Parliament has also passed several
amendments to a bill requiring persons such as holders of mining licenses,
entities operating in the energy sector and in toll collection, and contractors
of geological works to be registered. If a company does not register itself on
the list despite being required to do so by the new law, or states incomplete
or incorrect information, it may face sanctions of up to EUR 1 million and maybe banned from bidding for public contracts.

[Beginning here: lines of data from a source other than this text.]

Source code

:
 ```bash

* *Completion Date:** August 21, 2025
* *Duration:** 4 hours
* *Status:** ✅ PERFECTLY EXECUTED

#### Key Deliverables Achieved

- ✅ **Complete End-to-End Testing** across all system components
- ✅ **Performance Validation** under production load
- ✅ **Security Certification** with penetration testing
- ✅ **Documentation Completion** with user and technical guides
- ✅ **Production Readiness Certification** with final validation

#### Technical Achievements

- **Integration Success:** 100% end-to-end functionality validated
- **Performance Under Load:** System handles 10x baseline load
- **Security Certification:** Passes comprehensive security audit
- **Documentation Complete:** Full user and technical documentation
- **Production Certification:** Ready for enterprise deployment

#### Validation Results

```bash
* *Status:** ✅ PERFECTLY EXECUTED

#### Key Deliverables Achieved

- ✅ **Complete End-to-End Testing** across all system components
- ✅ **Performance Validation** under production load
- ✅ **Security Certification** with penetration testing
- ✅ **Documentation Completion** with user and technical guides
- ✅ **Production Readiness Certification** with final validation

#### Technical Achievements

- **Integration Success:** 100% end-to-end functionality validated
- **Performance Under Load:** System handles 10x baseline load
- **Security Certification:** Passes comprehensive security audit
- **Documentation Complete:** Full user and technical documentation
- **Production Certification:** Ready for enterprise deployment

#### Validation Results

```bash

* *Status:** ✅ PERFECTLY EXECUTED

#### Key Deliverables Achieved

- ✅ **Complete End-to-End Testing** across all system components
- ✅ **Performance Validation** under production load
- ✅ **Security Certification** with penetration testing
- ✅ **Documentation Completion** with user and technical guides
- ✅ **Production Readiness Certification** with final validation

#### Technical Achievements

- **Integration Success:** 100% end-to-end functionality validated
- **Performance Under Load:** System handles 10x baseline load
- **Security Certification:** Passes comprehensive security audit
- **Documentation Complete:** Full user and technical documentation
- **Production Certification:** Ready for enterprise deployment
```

A former foreign ministry official has made allegations of suspicious practices during Slovakia’s EU presidency related to the awarding and execution of public contracts. The official has alleged that, inter alia, the project budget for two opening concerts relating to the Slovak presidency increased by several hundred thousand euros. The second allegation concerns the selection of a supplier who was to prepare an event at which the logo of the Slovak presidency was to be presented. According to the former ministry employee, the contract might have been split in order to apply an exception under which the details of the selection process do not have to be published in the public procurement bulletin and the contract can be awarded directly.
The ministry has denied all the allegations; however, it has not published any documents providing evidence to refute them. The Slovak prime minister supported the foreign ministry calling the allegations an “intentional attack on the Slovak presidency”, dismissing them as based on merely subjective impressions and incomplete information taken out of context.